▶ Consigne 1: Citez à l'identique, dans les enregistrements, les lignes qui vont de celle contenant « Intelligent Display & Aesthetics » jusqu'à celle contenant « wedding planning, enjoying this time together », incluse. Laissez les images hors de votre réponse.

▶ Texte extrait:
╔══

SP : concentration de fruits, waouh !, acidité, rafle en toute fin, long, digeste, frais, mentholé ; TB+
Corton GC Les Grèves :
P : Nez plus en retrait, plus fin, assez poivré, sur le bonbon aux fruits rouges et la liqueur de fruits. En bouche, le profil est également assez différent de l’autre Corton : un vin construit sur la longueur et la finesse, avec moins de densité mais beaucoup de souplesse avec, en arrière plan, une trame « calcaire » ; c’est séveux, très gourmand avec une longue finale salivante. Comme pour le millésime 2015, mon préféré, même si c’est sur un profil un peut différent (moins « noir » et moins dense) ; Excellent
T : Nez un peu plus sombre, avec une pointe animale. La bouche est plus sérieuse également, en attaque, avec de la structure, une acidité un peu plus haute, mais bien enveloppée, et le toucher est plutôt fin ensuite (type velours). Quelques fruits rouges et noirs mûrs et touches de poivre en retro. Malgré une certaine matière, le vin reste salivant, avec une certaine gourmandise en bouche. J'aime bien l’équilibre ; Excellent -
SP : dense, fruits, poivre, pivoine ; finale plus pétillante, fraîche, gourmande ; TB+
Corton Charlemagne (sur marnes limoneuses) :
P : Nez frais et floral, avec beaucoup de poire et des notes de « cailloux ». Gros volume et grosse concentration à l’attaque en bouche, puis le vin file plus droit ; on retrouve la poire bien mûre (et un peu d’ananas) et une matière riche en extraits secs ; finale puissante, presque tannique ; TB
T : Joli nez, assez discret puis se complexifiant avec un peu de fruits blancs (poire), des fleurs blanches et une pointe amande (frangipane), un soupçon de brioché. Bel équilibre en bouche entre une attaque / milieu de bouche assez souple et un complément de matière en finale (notes crayeuses). Notes minérales apparaissent en rétro. A la fois mûr et sachant rester frais. Léger salin en fin de bouche. Il faut un peu aller le chercher, et si je préfère les vins un peu plus tendus, avec des touches plus citronnées, le vin se révèle assez complexe, sans boisé tapageur et avec un bel équilibre maturité/fraicheur/structure ; TB+
SP : citrus, ananas, coco, fin, dense, long, droit, fin accrocheuse, matière sèche ; TB+
Au final, des vins qui font sans doute moins « côte de nuits » que les 2015, avec notamment des tanins peut-être un poil moins fins et enrobés, des matières un peu plus légères et des acidités plus élevées, mais, en contrepartie, des bouches avec beaucoup de dynamisme et de peps, un fruit pur et frais et des terroirs bien différenciés. Indépendamment du millésime, force est de constater qu’il existe de nombreuses petites pépites à découvrir et à apprécier sur l’appellation Beaune 1er cru, loin de l’image qui colle encore parfois à cette dernière (vins un peu rustiques et durs). Merci à David Croix de nous avoir permis d’accéder à certaines d’entre elles.
Paul
NB : merci à SP et Tuukka pour leurs notes.

╚══

▶ Consigne 2: D'après les notes de dégustation, sur quel type de sol pousse le Corton Charlemagne ?

▶ Données d'entrée:
╔══

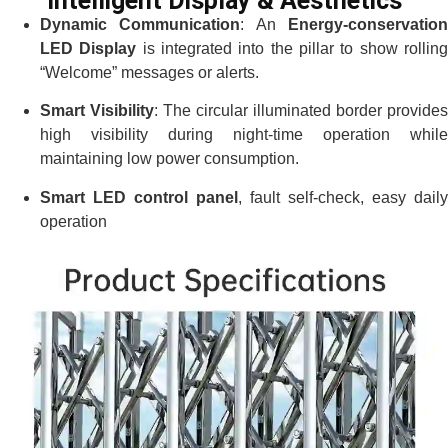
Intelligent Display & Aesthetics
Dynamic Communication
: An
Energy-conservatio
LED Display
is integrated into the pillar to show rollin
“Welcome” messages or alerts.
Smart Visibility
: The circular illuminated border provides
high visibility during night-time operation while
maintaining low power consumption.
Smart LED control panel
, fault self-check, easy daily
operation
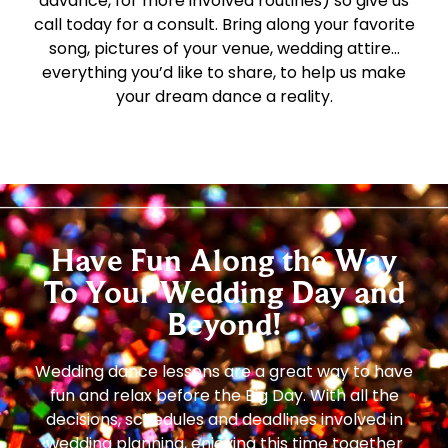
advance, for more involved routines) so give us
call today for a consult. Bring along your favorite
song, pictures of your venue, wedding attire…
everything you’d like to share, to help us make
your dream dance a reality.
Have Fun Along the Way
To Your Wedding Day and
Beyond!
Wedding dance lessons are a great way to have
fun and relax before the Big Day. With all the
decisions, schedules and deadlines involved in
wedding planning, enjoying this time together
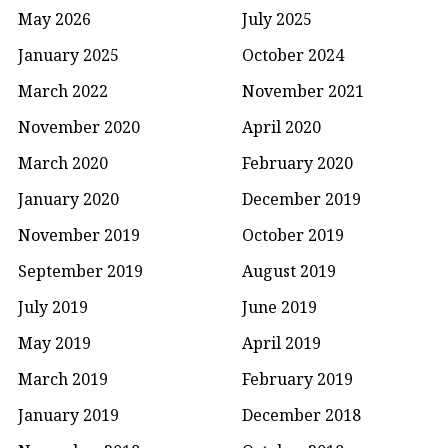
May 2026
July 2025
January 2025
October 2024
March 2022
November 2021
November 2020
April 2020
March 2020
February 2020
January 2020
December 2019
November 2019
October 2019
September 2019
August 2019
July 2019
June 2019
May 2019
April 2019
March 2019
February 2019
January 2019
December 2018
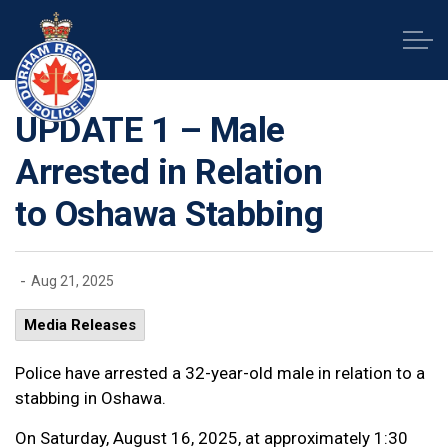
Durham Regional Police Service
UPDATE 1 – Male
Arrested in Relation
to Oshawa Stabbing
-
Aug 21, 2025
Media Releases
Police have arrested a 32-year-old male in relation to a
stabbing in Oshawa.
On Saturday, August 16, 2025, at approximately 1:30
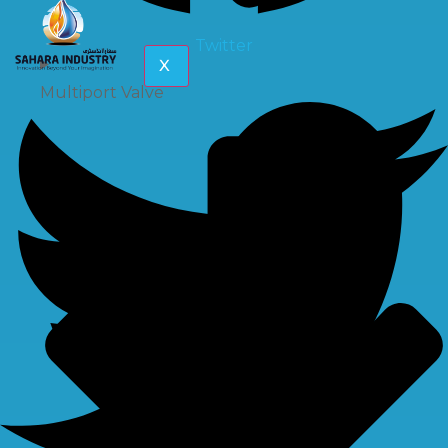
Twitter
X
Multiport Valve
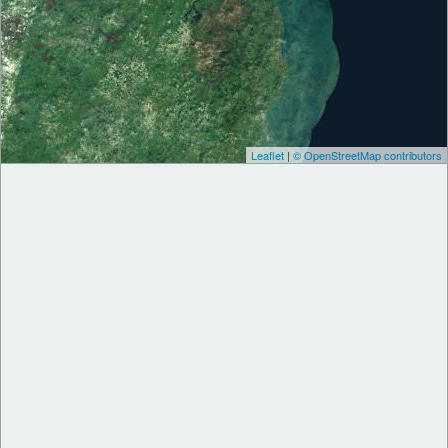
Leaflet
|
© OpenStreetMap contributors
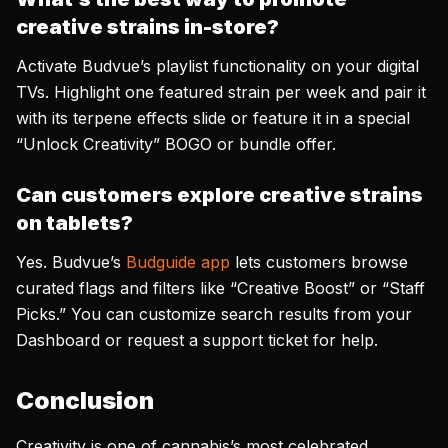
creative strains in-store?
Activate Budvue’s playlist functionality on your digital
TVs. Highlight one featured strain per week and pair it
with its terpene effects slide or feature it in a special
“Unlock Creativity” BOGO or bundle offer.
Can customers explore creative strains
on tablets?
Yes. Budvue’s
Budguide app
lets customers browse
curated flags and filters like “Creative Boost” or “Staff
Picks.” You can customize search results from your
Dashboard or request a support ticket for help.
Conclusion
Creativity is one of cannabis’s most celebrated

╚══
╔══

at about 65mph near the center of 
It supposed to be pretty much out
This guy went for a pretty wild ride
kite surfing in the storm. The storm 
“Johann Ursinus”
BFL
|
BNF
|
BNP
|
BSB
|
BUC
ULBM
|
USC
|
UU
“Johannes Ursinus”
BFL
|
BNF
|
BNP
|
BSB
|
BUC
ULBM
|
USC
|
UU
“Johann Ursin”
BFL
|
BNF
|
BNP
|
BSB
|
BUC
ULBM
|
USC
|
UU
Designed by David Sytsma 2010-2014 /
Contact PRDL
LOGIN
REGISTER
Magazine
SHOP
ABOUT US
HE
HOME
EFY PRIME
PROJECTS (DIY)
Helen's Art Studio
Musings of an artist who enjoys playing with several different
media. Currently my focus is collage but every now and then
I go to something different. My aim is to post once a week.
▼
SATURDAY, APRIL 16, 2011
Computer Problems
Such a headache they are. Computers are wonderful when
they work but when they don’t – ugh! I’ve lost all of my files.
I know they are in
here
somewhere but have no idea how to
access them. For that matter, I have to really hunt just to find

╚══

▶ Réponse 1:
Intelligent Display & Aesthetics
Dynamic Communication
: An
Energy-conservatio
LED Display
is integrated into the pillar to show rollin
“Welcome” messages or alerts.
Smart Visibility
: The circular illuminated border provides
high visibility during night-time operation while
maintaining low power consumption.
Smart LED control panel
, fault self-check, easy daily
operation
advance, for more involved routines) so give us
call today for a consult. Bring along your favorite
song, pictures of your venue, wedding attire…
everything you’d like to share, to help us make
your dream dance a reality.
Have Fun Along the Way
To Your Wedding Day and
Beyond!
Wedding dance lessons are a great way to have
fun and relax before the Big Day. With all the
decisions, schedules and deadlines involved in
wedding planning, enjoying this time together

▶ Réponse 2: Sur marnes limoneuses.